Between VAD and heart transplants
On any given day, some 3,000 Americans are on the waiting list for a heart transplant. But only about 2,000 donor hearts are available each year, according to the National Heart Lung & Blood Institute.

Still, Cheney had to wait longer than average for a heart, says Dr. James Kirklin, a recent past president of the International Society of Heart & Lung Transplantation and director of cardiothoracic surgery at the University of Alabama at Birmingham. “He waited quite a long time — nearly two years on a device,” Dr. Kirklin tells Reuters. “Even though the waiting lists are very long, that would be an extended wait for a heart transplant.”

Dr. Walsh surmises that maybe that was because the former vice president had been considered “moderate” in terms of urgency because he had been living with an LVAD since 2010.

Because of VADs, Dr. Walsh says, fewer heart failure patients today die waiting for a transplant. Used as a bridge to a transplant, VADs offer a way of keeping organ systems in good working order for the patient to accept a donor heart.

And thousands of end-stage heart failure patients have gotten these mechanical devices. One such device — a new one — from AbioMed, may allow a tiny pump to be temporarily implanted via a catheter. Thoratec, the biggest maker, had 2008 sales of US$313 million.

But VADs are increasingly becoming a permanent solution for some patients and some doctors believe Cheney could have stayed on the VAD.

Blood clots and infections are complications linked to VAD, so doctors say it’s possible Cheney was moved up the transplant list if his VAD device had caused problems.

Heart transplants
Heart surgeons have come a long way from 1967, when South African surgeon Christiian Barnard performed the first heart transplant. Today, the operation is common — but it remains a risky, costly and arduous procedure.

In 2009, there were 2,211 heart transplants performed in the U.S. — 72 percent in men, because they have a higher rate of heart disease compared to women, according to a statistical report published in the journal Circulation. Looking at transplants between 1997 and 2004, the survival rate at one year after surgery for men was 88 percent, and 73 percent at five years.

But outcomes are significantly worse for older patients, according to a 2008 study in The Annals of Thoracic Surgery. The study found that in patients over 55:
• 63 percent were still alive five years after their transplant
• 48 percent survived a decade
• 35 percent were living 15 years later

Hospitals have traditionally set 65 as the upper limit for heart transplant. But there’s no absolute cut-off age and older patients increasingly are getting these transplants.

At 71, former Vice President Dick Cheney was older than average for a heart transplant. In fact, Dr. Valluvan Jeevanandam, the University of Chicago Medical Center’s chief of cardio-thoracic surgery says his hospital has been doing transplants on increasingly older patients.

“They’re not that different. The key is co-morbidities,” he says. What he meant was that other chronic conditions affect the outcome of a heart transplant, more than age.

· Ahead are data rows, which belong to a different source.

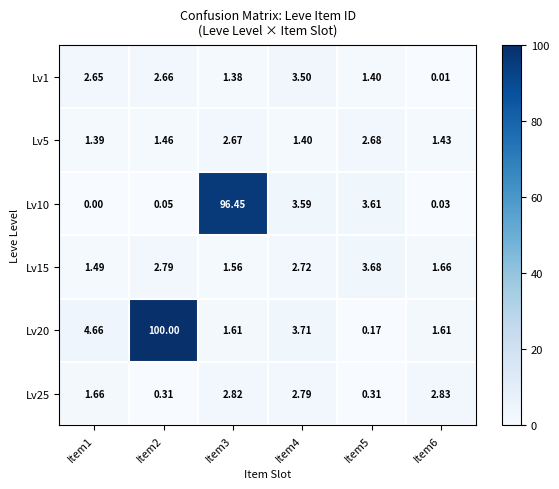

Is the value of Lv10 at Item4 greater than the value of Lv1 at Item3?

Yes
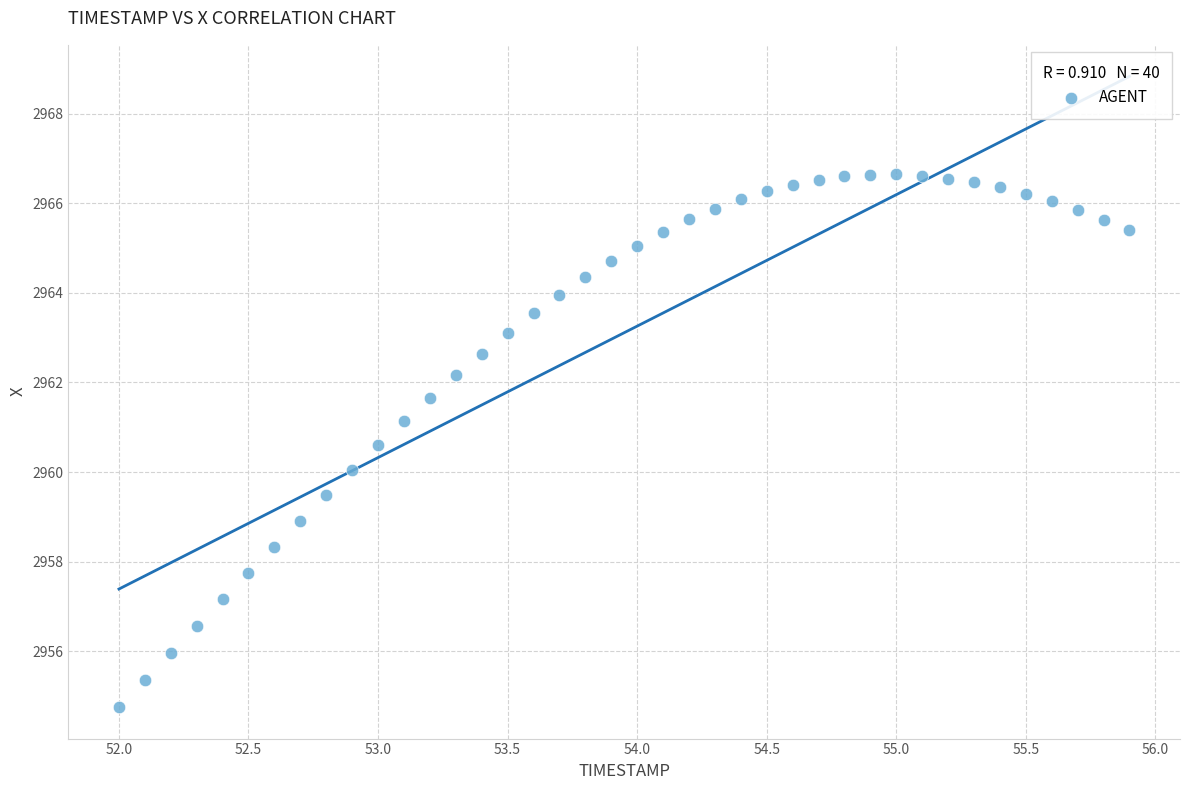

What is the range of Y values (max minus min)?

11.9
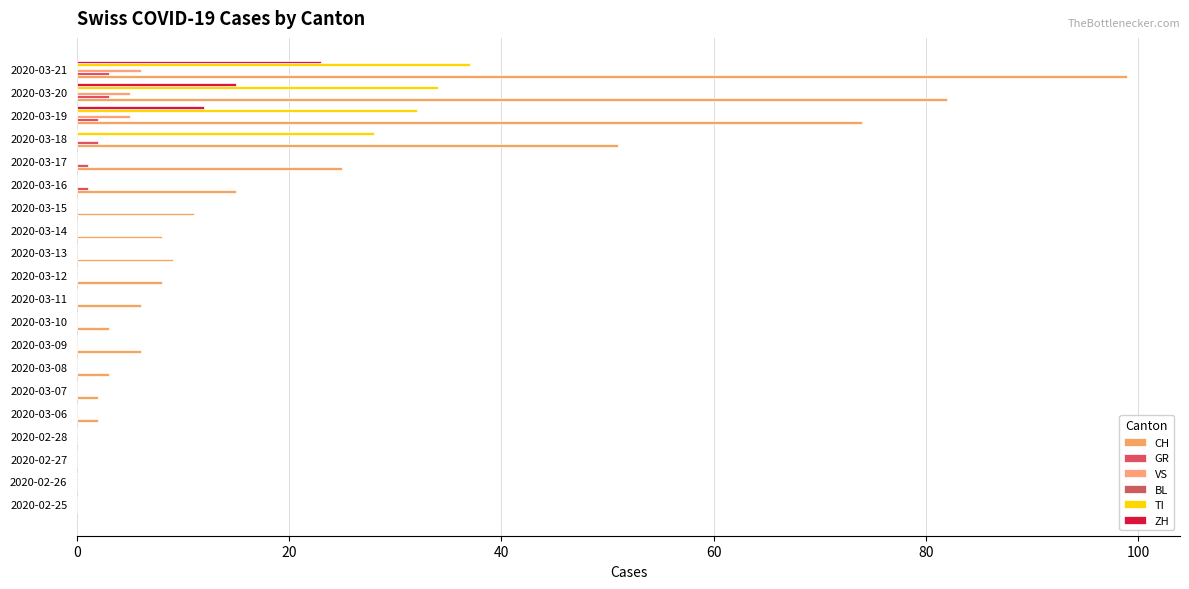

What is the spread (max minus min) of values at 14?

15.0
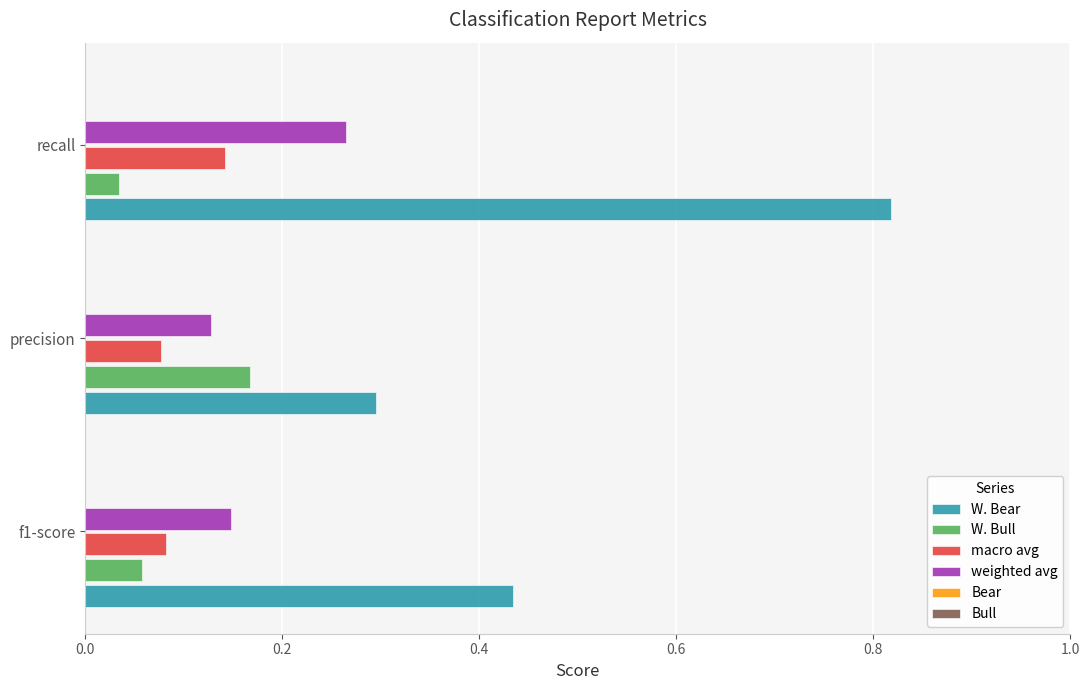

How many distinct data groups are displayed?

4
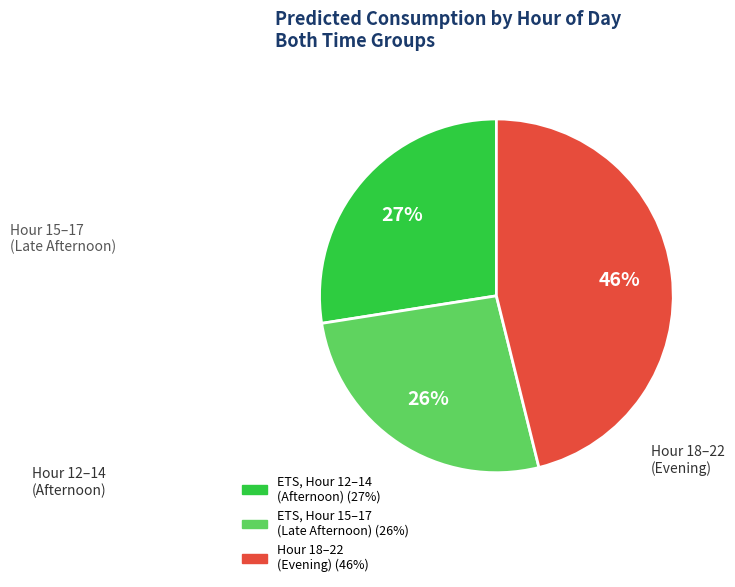

To the nearest percent, what is the average slice percentage?

33%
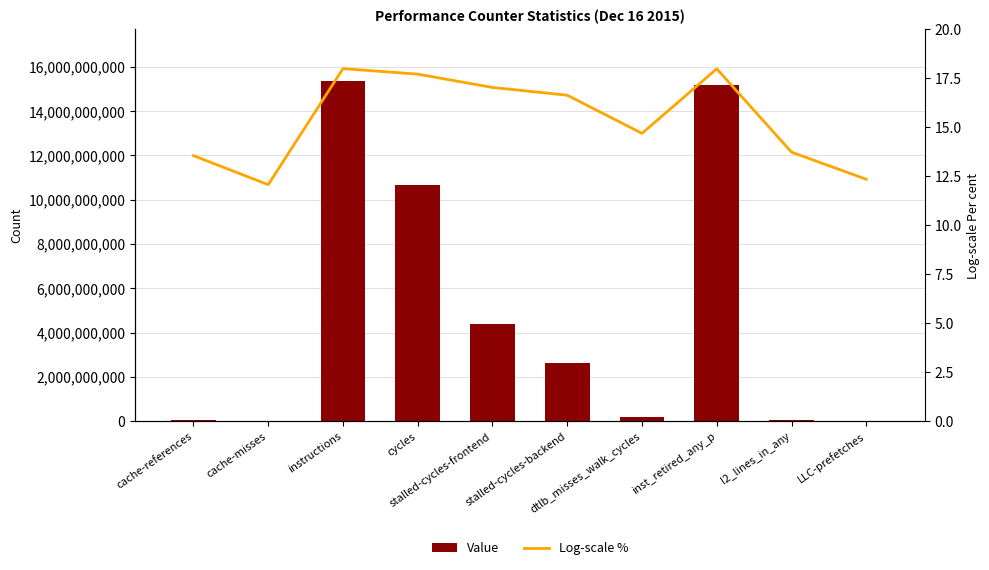

Between stalled-cycles-backend and LLC-prefetches, which series saw the biggest shift?

Value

Thus, older patients are made to undergo a rigorous evaluation and are screened for kidney and liver dysfunction, neurological abnormalities, cancer, and other problems.

“They have to be an excellent candidate without significant risk factors because age itself is a risk factor,” says Dr. Randall Starling, a specialist in cardiac transplants at the Cleveland Clinic.

If Cheney’s kidneys and other organ systems were working properly at the time of the transplant — and if his body doesn’t reject the organ — the latest procedure could extend the former vice president’s life by a decade or so, Dr. Startling estimates.

Doctors also point to advances in care that make it possible for older patients to still be good transplant candidates.

Meanwhile, scientists are advancing stem-cell research for heart disease — although a possible treatment or therapy would be quite a way off.